Assignment
Pull every line holding the word "Right" from the data below and copy it.

Data excerpts

——

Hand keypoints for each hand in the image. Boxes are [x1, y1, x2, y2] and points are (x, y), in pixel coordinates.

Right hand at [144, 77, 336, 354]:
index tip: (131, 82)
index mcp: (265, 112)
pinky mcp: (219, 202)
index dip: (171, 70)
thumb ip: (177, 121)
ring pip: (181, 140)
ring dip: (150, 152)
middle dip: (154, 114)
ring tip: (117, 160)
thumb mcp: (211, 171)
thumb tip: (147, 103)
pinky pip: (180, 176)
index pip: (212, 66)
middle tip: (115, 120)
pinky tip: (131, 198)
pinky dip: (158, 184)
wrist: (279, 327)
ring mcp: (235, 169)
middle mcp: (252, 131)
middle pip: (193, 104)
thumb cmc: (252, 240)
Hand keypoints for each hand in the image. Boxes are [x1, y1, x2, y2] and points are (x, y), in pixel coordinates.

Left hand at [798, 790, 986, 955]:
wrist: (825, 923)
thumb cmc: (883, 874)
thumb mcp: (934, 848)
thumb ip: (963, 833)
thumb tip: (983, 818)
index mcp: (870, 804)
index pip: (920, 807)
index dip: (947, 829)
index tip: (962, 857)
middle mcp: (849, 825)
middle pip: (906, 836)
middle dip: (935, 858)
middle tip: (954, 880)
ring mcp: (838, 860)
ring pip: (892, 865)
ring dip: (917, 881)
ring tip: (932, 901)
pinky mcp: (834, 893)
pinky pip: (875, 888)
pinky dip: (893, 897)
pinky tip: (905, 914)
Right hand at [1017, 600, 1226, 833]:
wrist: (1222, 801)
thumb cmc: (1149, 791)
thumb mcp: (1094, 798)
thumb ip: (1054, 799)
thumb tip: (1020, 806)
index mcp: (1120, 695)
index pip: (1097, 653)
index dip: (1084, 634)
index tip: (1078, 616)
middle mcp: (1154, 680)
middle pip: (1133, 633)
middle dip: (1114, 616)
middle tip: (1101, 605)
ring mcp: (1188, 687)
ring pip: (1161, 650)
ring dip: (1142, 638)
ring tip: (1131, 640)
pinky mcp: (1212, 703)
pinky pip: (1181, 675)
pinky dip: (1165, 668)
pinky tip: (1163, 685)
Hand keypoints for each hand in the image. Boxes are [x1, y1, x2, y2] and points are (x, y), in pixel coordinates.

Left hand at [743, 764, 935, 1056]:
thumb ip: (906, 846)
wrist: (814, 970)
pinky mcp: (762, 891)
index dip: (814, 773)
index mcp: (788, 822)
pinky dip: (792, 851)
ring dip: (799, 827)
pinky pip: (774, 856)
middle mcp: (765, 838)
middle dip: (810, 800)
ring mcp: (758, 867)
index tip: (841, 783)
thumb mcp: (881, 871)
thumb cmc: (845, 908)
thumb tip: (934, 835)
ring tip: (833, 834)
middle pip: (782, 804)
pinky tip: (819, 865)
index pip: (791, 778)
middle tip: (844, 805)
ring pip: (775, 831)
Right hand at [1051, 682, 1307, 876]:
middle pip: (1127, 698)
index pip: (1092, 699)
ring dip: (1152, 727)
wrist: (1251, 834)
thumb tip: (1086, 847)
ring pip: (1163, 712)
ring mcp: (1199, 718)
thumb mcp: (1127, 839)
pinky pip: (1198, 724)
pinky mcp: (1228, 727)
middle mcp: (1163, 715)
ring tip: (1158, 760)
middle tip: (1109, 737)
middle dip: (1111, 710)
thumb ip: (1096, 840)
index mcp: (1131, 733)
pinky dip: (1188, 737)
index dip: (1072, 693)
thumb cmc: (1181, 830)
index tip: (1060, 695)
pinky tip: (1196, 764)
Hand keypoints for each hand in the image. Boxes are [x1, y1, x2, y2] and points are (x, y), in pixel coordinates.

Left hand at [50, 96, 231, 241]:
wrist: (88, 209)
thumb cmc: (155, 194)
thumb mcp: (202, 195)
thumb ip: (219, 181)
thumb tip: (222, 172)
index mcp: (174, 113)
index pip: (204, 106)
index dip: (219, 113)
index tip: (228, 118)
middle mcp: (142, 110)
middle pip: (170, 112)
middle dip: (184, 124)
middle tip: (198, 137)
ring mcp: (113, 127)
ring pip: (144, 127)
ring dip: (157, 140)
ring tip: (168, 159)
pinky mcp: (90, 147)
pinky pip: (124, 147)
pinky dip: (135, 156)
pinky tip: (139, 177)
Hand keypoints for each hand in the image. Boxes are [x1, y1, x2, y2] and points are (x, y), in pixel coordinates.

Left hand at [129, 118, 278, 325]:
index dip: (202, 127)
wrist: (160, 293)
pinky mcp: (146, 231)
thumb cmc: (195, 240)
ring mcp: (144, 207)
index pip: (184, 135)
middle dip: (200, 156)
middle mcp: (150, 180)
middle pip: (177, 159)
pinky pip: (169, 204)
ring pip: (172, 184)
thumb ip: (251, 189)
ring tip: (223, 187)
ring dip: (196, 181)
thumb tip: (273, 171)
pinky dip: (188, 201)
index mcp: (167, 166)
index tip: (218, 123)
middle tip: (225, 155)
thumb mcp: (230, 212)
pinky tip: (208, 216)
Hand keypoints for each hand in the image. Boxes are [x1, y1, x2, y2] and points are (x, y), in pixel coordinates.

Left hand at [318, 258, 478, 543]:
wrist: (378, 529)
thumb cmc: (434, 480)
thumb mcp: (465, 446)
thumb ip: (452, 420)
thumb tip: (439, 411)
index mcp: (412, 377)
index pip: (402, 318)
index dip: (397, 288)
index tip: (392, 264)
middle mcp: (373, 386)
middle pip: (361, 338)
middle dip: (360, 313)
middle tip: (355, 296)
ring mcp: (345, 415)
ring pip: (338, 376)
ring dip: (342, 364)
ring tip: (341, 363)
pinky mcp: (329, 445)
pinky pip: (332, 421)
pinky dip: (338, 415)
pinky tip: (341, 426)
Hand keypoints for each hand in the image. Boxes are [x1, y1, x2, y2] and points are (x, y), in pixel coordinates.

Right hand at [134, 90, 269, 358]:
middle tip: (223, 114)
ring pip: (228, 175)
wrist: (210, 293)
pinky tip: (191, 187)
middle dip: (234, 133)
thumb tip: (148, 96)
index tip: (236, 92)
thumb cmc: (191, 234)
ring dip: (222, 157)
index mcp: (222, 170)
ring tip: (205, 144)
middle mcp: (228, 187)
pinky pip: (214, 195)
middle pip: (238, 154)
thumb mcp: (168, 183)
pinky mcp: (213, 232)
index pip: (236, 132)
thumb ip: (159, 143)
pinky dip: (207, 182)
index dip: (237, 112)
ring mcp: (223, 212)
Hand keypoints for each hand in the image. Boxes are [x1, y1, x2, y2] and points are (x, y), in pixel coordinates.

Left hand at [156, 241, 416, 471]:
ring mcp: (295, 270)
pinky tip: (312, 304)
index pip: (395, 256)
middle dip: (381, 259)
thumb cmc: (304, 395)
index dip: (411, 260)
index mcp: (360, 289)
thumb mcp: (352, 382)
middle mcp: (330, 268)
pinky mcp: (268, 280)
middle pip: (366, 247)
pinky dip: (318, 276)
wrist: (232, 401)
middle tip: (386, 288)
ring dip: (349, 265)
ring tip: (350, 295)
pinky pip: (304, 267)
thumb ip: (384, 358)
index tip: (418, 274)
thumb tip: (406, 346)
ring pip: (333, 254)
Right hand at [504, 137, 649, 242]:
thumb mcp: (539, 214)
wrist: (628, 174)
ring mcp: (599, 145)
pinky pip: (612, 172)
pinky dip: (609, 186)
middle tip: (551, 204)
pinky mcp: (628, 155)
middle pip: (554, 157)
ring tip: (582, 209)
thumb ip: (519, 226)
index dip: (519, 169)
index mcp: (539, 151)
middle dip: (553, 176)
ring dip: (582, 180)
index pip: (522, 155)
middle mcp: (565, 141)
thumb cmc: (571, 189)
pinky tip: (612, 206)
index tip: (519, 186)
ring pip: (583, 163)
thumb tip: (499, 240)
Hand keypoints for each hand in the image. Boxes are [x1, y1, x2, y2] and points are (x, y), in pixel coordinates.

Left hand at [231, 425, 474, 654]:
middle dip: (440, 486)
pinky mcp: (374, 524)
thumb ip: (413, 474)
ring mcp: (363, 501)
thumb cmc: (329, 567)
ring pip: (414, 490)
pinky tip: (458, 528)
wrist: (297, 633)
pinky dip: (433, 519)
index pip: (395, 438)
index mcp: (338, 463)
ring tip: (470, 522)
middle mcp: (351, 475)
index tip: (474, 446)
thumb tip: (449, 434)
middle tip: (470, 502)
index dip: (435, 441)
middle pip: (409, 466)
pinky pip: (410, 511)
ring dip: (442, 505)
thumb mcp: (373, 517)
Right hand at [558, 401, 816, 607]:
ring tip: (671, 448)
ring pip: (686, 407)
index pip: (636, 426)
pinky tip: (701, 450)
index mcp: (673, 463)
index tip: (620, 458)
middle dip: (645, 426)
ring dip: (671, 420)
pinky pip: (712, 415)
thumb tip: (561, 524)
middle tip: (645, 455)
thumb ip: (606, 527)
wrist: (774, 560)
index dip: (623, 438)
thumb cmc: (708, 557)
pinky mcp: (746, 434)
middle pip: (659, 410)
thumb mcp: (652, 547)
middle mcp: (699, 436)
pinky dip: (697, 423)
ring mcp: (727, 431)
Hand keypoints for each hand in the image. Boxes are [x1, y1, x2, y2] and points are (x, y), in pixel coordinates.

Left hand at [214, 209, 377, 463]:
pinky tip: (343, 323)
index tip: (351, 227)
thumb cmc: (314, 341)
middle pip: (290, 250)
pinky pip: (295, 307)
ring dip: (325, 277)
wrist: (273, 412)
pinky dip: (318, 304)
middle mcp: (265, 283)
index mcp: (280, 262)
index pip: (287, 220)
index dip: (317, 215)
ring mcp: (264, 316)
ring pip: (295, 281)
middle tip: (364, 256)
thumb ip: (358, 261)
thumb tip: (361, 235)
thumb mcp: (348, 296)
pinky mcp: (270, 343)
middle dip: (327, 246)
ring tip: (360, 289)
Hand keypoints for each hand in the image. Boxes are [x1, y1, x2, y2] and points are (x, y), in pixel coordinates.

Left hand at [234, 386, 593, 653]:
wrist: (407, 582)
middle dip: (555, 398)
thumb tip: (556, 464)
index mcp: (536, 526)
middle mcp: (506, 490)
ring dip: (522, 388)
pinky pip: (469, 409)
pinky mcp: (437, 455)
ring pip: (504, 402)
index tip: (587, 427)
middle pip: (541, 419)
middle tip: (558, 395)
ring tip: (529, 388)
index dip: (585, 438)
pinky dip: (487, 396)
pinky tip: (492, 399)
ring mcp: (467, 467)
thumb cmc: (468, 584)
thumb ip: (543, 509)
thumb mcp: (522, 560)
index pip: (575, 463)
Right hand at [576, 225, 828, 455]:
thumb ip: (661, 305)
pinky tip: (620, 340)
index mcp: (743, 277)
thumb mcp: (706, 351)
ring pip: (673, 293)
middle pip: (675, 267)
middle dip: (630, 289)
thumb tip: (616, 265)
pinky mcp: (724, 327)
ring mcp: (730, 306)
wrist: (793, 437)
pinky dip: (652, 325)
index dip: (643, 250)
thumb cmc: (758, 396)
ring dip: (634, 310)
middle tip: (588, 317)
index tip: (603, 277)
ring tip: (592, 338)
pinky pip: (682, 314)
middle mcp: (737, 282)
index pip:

——

Reply
Right hand at [144, 77, 336, 354]:
Right hand at [1017, 600, 1226, 833]:
Right hand at [1051, 682, 1307, 876]:
Right hand at [134, 90, 269, 358]:
Right hand at [504, 137, 649, 242]:
Right hand at [558, 401, 816, 607]:
Right hand at [576, 225, 828, 455]:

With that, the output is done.